§ **WHAT IS NEEDED**:
Once the data has been read, return all of it precisely as written.

§ **GIVEN DATA**:

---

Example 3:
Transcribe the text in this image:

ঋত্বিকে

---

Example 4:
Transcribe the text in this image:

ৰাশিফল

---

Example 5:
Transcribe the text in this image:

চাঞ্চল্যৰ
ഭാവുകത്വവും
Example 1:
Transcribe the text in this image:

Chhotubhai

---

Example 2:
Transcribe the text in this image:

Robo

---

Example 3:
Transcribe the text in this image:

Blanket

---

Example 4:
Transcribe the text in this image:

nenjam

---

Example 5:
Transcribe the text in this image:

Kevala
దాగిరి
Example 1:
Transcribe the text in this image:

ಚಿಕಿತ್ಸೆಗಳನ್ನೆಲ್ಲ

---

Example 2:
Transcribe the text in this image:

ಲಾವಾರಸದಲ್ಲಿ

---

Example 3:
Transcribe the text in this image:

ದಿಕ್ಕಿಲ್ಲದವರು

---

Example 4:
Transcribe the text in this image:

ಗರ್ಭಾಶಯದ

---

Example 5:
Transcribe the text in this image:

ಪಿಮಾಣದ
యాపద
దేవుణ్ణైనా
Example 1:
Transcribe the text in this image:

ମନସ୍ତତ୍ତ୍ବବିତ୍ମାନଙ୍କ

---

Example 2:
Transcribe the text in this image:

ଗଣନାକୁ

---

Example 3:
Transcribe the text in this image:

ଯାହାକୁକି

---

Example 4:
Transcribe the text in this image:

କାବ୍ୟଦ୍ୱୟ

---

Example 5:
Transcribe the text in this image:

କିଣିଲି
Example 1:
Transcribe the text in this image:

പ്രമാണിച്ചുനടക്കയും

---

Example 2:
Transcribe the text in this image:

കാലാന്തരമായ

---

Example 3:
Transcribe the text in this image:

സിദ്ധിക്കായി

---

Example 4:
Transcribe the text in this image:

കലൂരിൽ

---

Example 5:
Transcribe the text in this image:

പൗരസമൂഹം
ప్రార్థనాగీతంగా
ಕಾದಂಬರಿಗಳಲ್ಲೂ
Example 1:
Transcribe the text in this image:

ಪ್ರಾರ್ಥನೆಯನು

§ **ANSWER TO THE EXERCISE**:
---

Example 3:
Transcribe the text in this image:

ঋত্বিকে

---

Example 4:
Transcribe the text in this image:

ৰাশিফল

---

Example 5:
Transcribe the text in this image:

চাঞ্চল্যৰ
ഭാവുകത്വവും
Example 1:
Transcribe the text in this image:

Chhotubhai

---

Example 2:
Transcribe the text in this image:

Robo

---

Example 3:
Transcribe the text in this image:

Blanket

---

Example 4:
Transcribe the text in this image:

nenjam

---

Example 5:
Transcribe the text in this image:

Kevala
దాగిరి
Example 1:
Transcribe the text in this image:

ಚಿಕಿತ್ಸೆಗಳನ್ನೆಲ್ಲ

---

Example 2:
Transcribe the text in this image:

ಲಾವಾರಸದಲ್ಲಿ

---

Example 3:
Transcribe the text in this image:

ದಿಕ್ಕಿಲ್ಲದವರು

---

Example 4:
Transcribe the text in this image:

ಗರ್ಭಾಶಯದ

---

Example 5:
Transcribe the text in this image:

ಪಿಮಾಣದ
యాపద
దేవుణ్ణైనా
Example 1:
Transcribe the text in this image:

ମନସ୍ତତ୍ତ୍ବବିତ୍ମାନଙ୍କ

---

Example 2:
Transcribe the text in this image:

ଗଣନାକୁ

---

Example 3:
Transcribe the text in this image:

ଯାହାକୁକି

---

Example 4:
Transcribe the text in this image:

କାବ୍ୟଦ୍ୱୟ

---

Example 5:
Transcribe the text in this image:

କିଣିଲି
Example 1:
Transcribe the text in this image:

പ്രമാണിച്ചുനടക്കയും

---

Example 2:
Transcribe the text in this image:

കാലാന്തരമായ

---

Example 3:
Transcribe the text in this image:

സിദ്ധിക്കായി

---

Example 4:
Transcribe the text in this image:

കലൂരിൽ

---

Example 5:
Transcribe the text in this image:

പൗരസമൂഹം
ప్రార్థనాగీతంగా
ಕಾದಂಬರಿಗಳಲ್ಲೂ
Example 1:
Transcribe the text in this image:

ಪ್ರಾರ್ಥನೆಯನು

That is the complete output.